## How to complete this task
Nothing besides a number belongs in the answer, which is how many lines of the listing contain the string "labels".

- - -

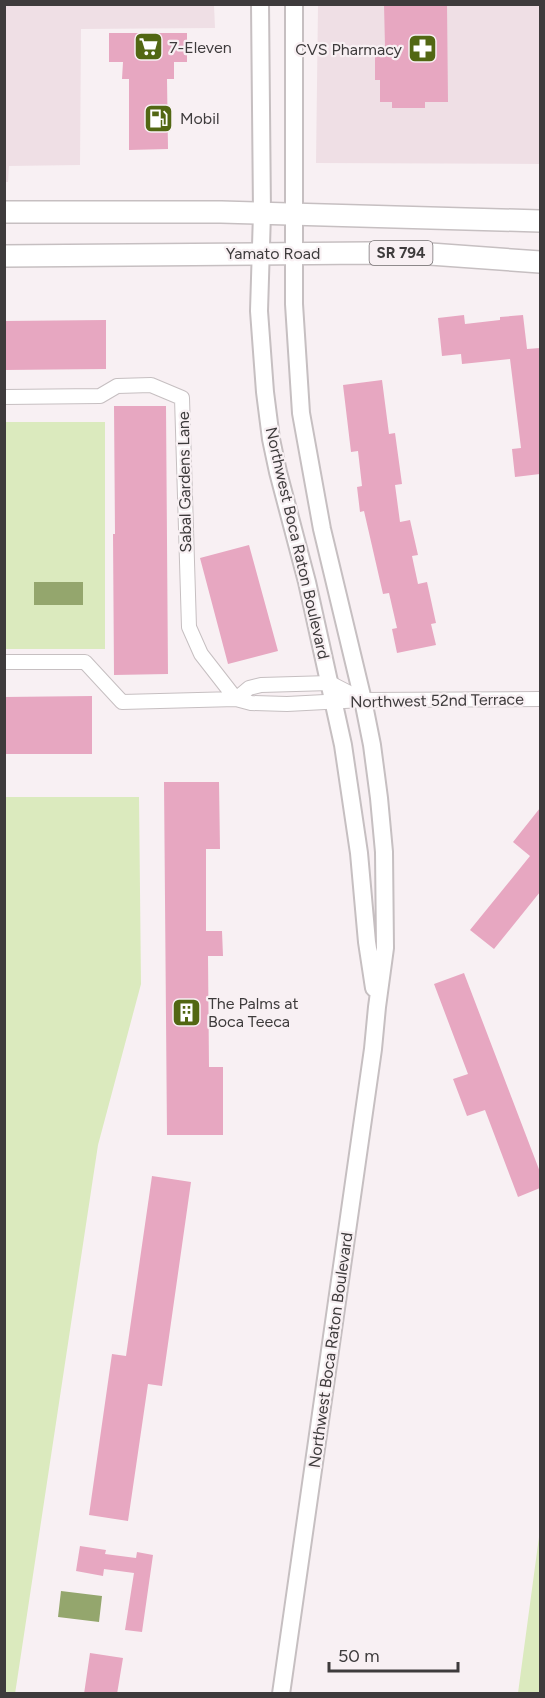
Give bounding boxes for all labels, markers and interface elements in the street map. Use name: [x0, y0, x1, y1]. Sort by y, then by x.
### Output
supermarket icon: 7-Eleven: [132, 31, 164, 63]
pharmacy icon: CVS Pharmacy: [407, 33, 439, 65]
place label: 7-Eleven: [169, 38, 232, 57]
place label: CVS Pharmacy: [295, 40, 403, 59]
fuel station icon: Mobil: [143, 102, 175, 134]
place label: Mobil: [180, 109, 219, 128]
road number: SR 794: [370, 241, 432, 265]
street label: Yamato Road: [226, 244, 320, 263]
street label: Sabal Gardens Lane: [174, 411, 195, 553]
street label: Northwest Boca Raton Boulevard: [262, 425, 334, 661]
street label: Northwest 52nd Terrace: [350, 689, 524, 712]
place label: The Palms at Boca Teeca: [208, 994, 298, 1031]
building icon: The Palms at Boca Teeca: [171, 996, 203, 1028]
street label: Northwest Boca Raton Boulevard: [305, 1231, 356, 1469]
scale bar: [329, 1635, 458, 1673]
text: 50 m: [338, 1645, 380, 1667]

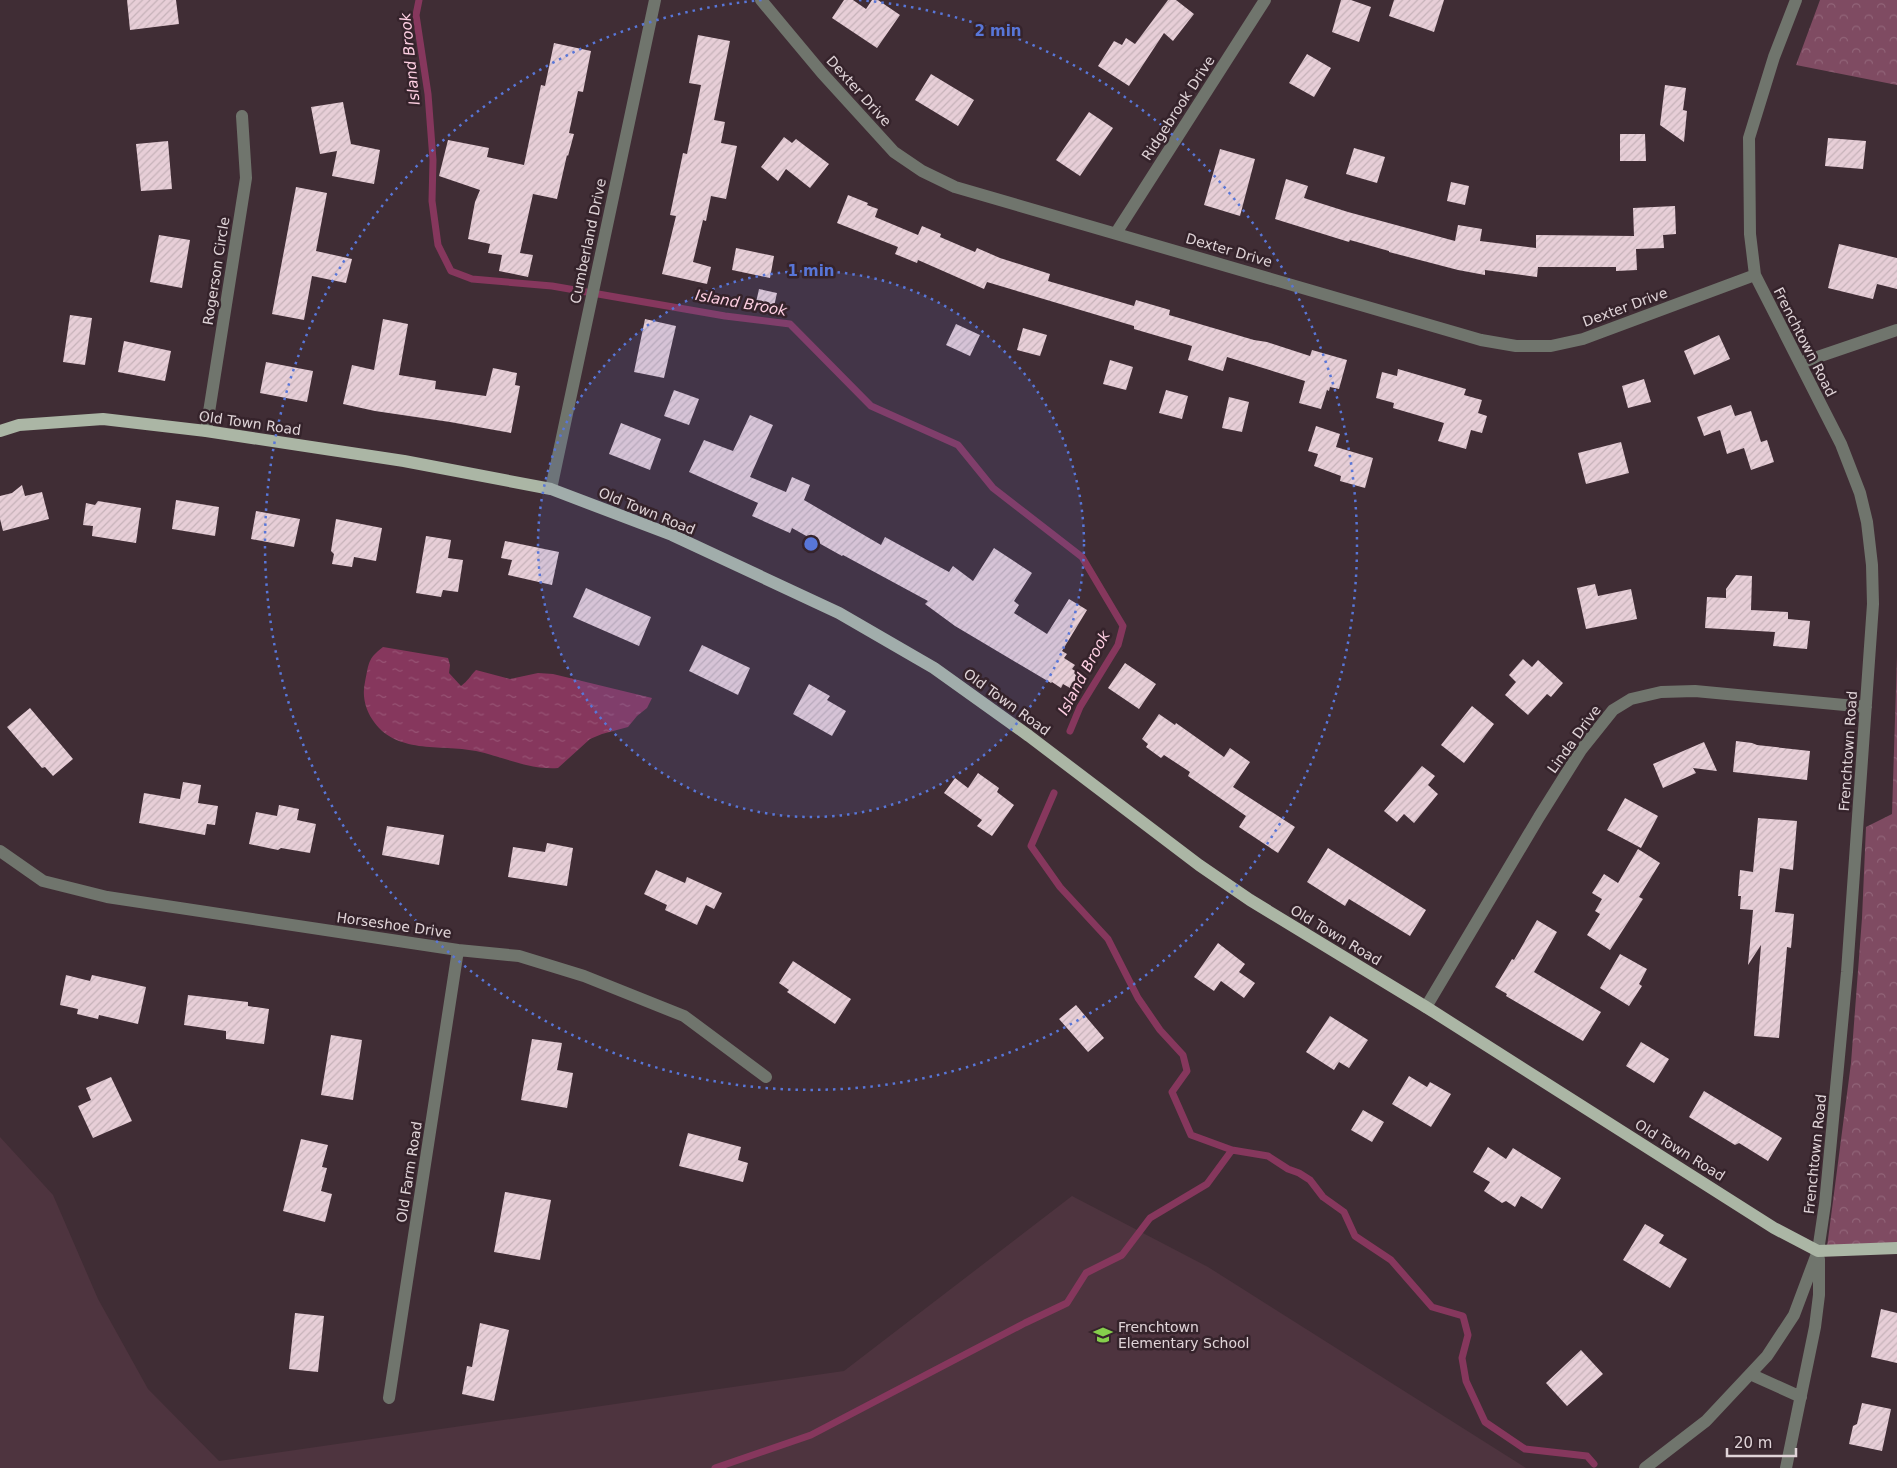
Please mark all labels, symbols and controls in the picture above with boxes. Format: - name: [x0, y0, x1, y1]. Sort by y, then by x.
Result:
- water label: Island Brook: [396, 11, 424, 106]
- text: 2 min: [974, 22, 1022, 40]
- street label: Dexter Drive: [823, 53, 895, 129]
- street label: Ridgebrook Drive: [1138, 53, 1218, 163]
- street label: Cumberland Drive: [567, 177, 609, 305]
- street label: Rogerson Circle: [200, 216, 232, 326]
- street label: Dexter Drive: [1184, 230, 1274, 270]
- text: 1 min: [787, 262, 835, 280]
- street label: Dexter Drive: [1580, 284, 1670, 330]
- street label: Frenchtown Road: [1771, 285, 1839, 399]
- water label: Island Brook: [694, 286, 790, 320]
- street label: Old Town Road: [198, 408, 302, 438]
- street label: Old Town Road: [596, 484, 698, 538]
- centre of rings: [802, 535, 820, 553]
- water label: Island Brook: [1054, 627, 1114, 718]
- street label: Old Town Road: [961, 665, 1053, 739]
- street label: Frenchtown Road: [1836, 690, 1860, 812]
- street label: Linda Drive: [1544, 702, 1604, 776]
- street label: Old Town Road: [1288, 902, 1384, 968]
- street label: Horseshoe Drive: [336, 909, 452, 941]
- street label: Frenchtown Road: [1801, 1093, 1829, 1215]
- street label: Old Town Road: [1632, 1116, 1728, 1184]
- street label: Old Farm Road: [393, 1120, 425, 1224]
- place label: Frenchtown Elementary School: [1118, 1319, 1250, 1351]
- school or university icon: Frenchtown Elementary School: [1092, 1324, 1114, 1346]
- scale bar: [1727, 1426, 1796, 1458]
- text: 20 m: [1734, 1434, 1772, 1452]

- - -

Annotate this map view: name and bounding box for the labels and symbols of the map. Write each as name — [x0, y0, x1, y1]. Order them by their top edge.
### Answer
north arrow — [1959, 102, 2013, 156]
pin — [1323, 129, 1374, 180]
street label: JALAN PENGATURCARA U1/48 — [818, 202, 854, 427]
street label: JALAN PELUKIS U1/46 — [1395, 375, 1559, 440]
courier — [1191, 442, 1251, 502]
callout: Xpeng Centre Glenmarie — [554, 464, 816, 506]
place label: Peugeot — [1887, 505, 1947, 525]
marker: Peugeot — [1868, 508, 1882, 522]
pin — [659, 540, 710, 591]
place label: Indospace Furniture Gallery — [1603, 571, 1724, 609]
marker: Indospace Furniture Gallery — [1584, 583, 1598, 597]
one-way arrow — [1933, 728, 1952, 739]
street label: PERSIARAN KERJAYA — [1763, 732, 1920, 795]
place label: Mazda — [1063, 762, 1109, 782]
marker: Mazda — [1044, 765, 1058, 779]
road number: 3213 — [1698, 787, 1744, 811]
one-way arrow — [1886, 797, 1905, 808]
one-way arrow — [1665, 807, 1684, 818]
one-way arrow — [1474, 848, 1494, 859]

- - -

## Reply to the exercise
3